Debug: 2 loop unblocking signals.
Debug: 2 going to sleep.
Debug: 2 waking up from sleep.
Debug: 2 unblocking signals, updating blocks.
Translate ID error: '-1' is not a valid ID (returned by default-nodes-api)
(standard_in) 1: syntax error
Debug: 3 loop updating status.
Debug: 3 loop unblocking signals.
Debug: 3 going to sleep.
Debug: 3 waking up from sleep.
Debug: 3 unblocking signals, updating blocks.
Debug: 4 loop updating status.
Debug: 4 loop unblocking signals.
Debug: 4 going to sleep.
Debug: 4 waking up from sleep.
Debug: 4 unblocking signals, updating blocks.
Debug: 5 loop updating status.
When I kill dwmblocks and run it again I don't get those error messages until I reboot where I get it on the first run.
Some block is giving that output, find out which by manually launching all.
I further modified it as following,
for (Block *block = blocks; block->pathu; block++){
if (block->interval > 0 && i % block->interval == 0){
fprintf(stderr, "%d \n", block->signal);
updateblock(block, NILL);
}
}
I was able to possibly catch the culprit script,
Debug: 31275 loop updating status.
Debug: 31275 loop unblocking signals.
Debug: 31275 going to sleep.
Debug: 31275 waking up from sleep.
Debug: 31275 unblocking signals, updating blocks.
2
and it stays frozen.
Here 2 is the signal for my volume script for pipewire with wireplumber. I have added a timeout hack for the script, which should prevent it from getting stuck.
The earlier error was also some bizzare quirk of the same script which I was able to "fix" by initializing in xprofile, I can't figure out whether this is a hardware, driver or pipewire issue.
For reference my volume script was,
A=$(amixer -c 0 sget Headphone | awk 'FNR == 7 {print}' | awk '{print $7}')
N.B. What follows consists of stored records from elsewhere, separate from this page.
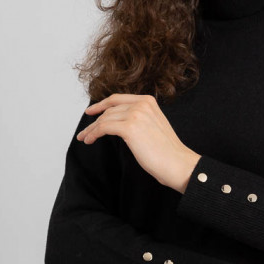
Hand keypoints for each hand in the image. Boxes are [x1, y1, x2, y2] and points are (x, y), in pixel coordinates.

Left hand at [77, 94, 199, 191]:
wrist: (178, 163)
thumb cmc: (167, 152)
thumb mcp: (153, 126)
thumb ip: (138, 119)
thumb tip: (117, 122)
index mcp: (148, 101)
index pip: (118, 99)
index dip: (101, 104)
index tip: (91, 111)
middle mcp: (142, 104)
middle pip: (109, 110)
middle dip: (94, 121)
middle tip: (85, 132)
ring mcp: (136, 114)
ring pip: (105, 119)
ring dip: (91, 129)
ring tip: (85, 138)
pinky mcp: (129, 127)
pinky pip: (103, 128)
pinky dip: (94, 134)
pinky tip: (90, 140)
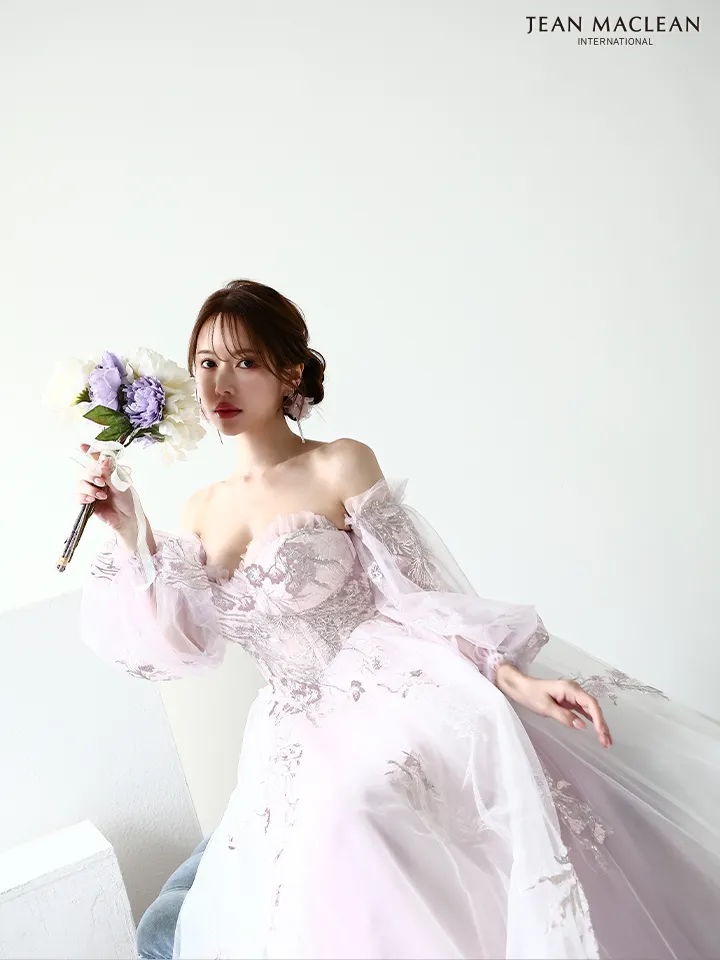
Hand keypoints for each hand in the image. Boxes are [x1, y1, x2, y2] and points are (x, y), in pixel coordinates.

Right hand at [76, 443, 138, 536]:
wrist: (126, 518)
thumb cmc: (127, 500)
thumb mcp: (121, 486)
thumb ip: (110, 474)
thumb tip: (105, 460)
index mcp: (107, 472)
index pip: (96, 459)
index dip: (89, 451)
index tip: (82, 446)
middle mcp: (97, 479)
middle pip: (85, 471)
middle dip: (91, 476)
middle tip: (101, 483)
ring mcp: (91, 490)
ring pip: (80, 483)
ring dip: (90, 488)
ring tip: (102, 496)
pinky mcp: (87, 501)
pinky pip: (78, 496)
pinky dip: (83, 497)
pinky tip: (91, 500)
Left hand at [496, 664, 611, 747]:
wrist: (520, 686)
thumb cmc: (530, 694)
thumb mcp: (545, 707)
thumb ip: (564, 716)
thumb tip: (583, 726)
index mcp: (570, 689)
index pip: (590, 703)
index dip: (598, 718)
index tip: (601, 732)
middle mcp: (574, 691)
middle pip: (593, 708)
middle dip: (602, 725)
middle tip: (607, 743)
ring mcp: (572, 696)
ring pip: (591, 711)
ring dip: (599, 725)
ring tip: (606, 742)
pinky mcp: (569, 702)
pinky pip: (584, 712)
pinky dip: (591, 722)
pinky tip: (597, 732)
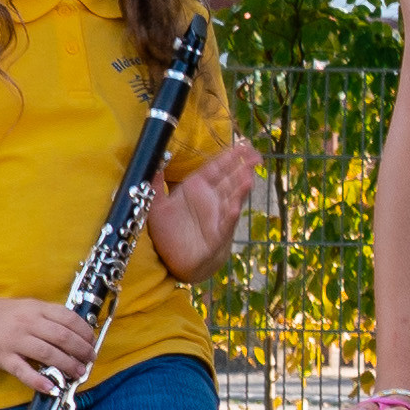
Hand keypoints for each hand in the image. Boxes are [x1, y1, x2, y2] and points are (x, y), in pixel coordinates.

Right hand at [0, 293, 101, 398]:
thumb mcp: (25, 307)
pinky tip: (51, 387)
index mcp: (35, 309)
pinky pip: (24, 371)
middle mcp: (27, 323)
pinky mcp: (2, 357)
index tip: (92, 341)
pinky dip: (39, 380)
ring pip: (48, 354)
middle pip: (62, 337)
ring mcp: (14, 340)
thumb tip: (72, 331)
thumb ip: (46, 316)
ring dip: (68, 365)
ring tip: (78, 373)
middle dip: (82, 350)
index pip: (68, 318)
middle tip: (90, 360)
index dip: (84, 331)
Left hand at [143, 141, 265, 278]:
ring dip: (240, 189)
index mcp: (197, 189)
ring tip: (248, 177)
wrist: (177, 263)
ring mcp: (217, 216)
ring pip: (232, 198)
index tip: (242, 145)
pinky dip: (229, 215)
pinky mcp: (217, 235)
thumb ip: (155, 185)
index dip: (229, 157)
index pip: (216, 168)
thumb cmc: (170, 234)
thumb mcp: (157, 207)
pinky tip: (234, 206)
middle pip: (229, 179)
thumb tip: (153, 162)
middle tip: (255, 156)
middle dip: (243, 168)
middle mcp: (211, 200)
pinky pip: (225, 223)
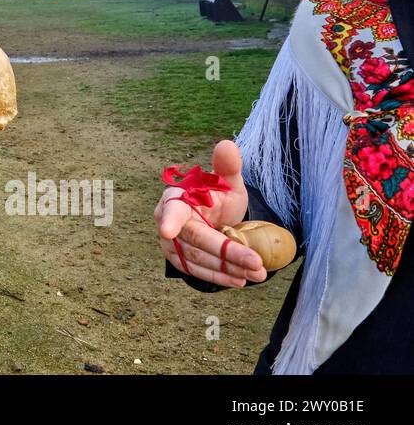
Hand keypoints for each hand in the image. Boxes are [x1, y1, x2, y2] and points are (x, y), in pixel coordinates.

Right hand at [155, 140, 266, 286]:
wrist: (212, 217)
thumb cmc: (216, 196)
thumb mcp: (227, 182)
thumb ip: (227, 167)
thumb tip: (227, 145)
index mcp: (175, 198)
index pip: (171, 210)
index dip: (169, 220)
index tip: (168, 230)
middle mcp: (166, 222)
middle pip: (195, 239)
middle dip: (226, 252)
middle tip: (255, 261)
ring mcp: (170, 244)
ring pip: (199, 259)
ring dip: (228, 268)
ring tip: (257, 273)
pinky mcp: (179, 261)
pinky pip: (198, 271)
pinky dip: (220, 277)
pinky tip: (240, 279)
A=$(echo $A | sed 's/[][]//g')
if [ "$A" == "off" ]; then
H="S"
else
H="H"
fi
volume=$(wpctl get-volume @DEFAULT_AUDIO_SINK@ | awk '{print $2}')
volume_adj=$(bc <<< "$volume*100/1")
printf "| %s %s%% " "$H" "$volume_adj"
and I have modified it to,
function timeout_loop(){
A=$(amixer -c 0 sget Headphone | awk 'FNR == 7 {print}' | awk '{print $7}')
A=$(echo $A | sed 's/[][]//g')
if [ "$A" == "off" ]; then
H="S"
else
H="H"
fi
volume=$(wpctl get-volume @DEFAULT_AUDIO_SINK@ | awk '{print $2}')
volume_adj=$(bc <<< "$volume*100/1")
printf "| %s %s%% " "$H" "$volume_adj"
}
export -f timeout_loop
b=$(timeout 3 bash -c "timeout_loop")
exit_status=$?
if [[ $exit_status -ne 124 ]]; then
echo $b
fi
Thanks a lot for your help!
I have moved to a new laptop and occasionally dwmblocks freezes, i.e. no text update happens for any of the blocks. Cursor hinting and clickability still work during the freeze. I had never faced this issue on my previous machine. How would I go about debugging this?